> YOUR TASK
Copy the whole forum thread about Power Query connections to an Access database word for word.

Out of curiosity, why would this solve the problem?


----------



## anvg (Apr 19, 2016)

Hi
Power Query uses oledb connection to Access database. When I used some connection in a table on worksheet sometimes I got equal mistake. But when I changed the connection to ODBC type that problem was hidden.
If you have OLEDB connection after refresh it you can see laccdb file. It is suggested that you have some lock of database file. But Excel already has not read data from that database.
If you have ODBC connection you can see laccdb in during refresh process. After it is finished the laccdb file is removed too.
Indeed I do not know all detail about connection. But using ODBC helps me.
Regards, Andrey.


----------



## cr731 (Jul 13, 2016)

anvg said:


> Hi
> Power Query uses oledb connection to Access database. When I used some connection in a table on worksheet sometimes I got equal mistake. But when I changed the connection to ODBC type that problem was hidden.
> If you have OLEDB connection after refresh it you can see laccdb file. It is suggested that you have some lock of database file. But Excel already has not read data from that database.
> If you have ODBC connection you can see laccdb in during refresh process. After it is finished the laccdb file is removed too.
> ...



As a follow up to this... is there any easy way to know the connection string when setting up a PQ query for ODBC?  For instance - if I use Microsoft Query (via Data > From Other Sources > From Microsoft Query), which uses OBDC, after I choose a data source (such as MS Access), it then prompts me to choose an Access file and then the tables to import.   In Power Query, there seems to be no user friendly way to navigate through the tables in the ODBC connection, unless I'm missing something?


----------

(Stored data entries)
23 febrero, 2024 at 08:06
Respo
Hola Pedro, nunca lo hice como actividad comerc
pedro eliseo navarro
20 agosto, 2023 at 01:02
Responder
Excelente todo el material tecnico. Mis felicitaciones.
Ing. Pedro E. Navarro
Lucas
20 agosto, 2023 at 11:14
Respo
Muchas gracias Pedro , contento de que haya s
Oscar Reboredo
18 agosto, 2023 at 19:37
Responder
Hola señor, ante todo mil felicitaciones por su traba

> THE ANSWER
Out of curiosity, why would this solve the problem?


----------



## anvg (Apr 19, 2016)

Hi
Power Query uses oledb connection to Access database. When I used some connection in a table on worksheet sometimes I got equal mistake. But when I changed the connection to ODBC type that problem was hidden.
If you have OLEDB connection after refresh it you can see laccdb file. It is suggested that you have some lock of database file. But Excel already has not read data from that database.
If you have ODBC connection you can see laccdb in during refresh process. After it is finished the laccdb file is removed too.
Indeed I do not know all detail about connection. But using ODBC helps me.
Regards, Andrey.


----------



## cr731 (Jul 13, 2016)

anvg said:


> Hi
> Power Query uses oledb connection to Access database. When I used some connection in a table on worksheet sometimes I got equal mistake. But when I changed the connection to ODBC type that problem was hidden.
> If you have OLEDB connection after refresh it you can see laccdb file. It is suggested that you have some lock of database file. But Excel already has not read data from that database.
> If you have ODBC connection you can see laccdb in during refresh process. After it is finished the laccdb file is removed too.
> ...



As a follow up to this... is there any easy way to know the connection string when setting up a PQ query for ODBC?  For instance - if I use Microsoft Query (via Data > From Other Sources > From Microsoft Query), which uses OBDC, after I choose a data source (such as MS Access), it then prompts me to choose an Access file and then the tables to import.   In Power Query, there seems to be no user friendly way to navigate through the tables in the ODBC connection, unless I'm missing something?


----------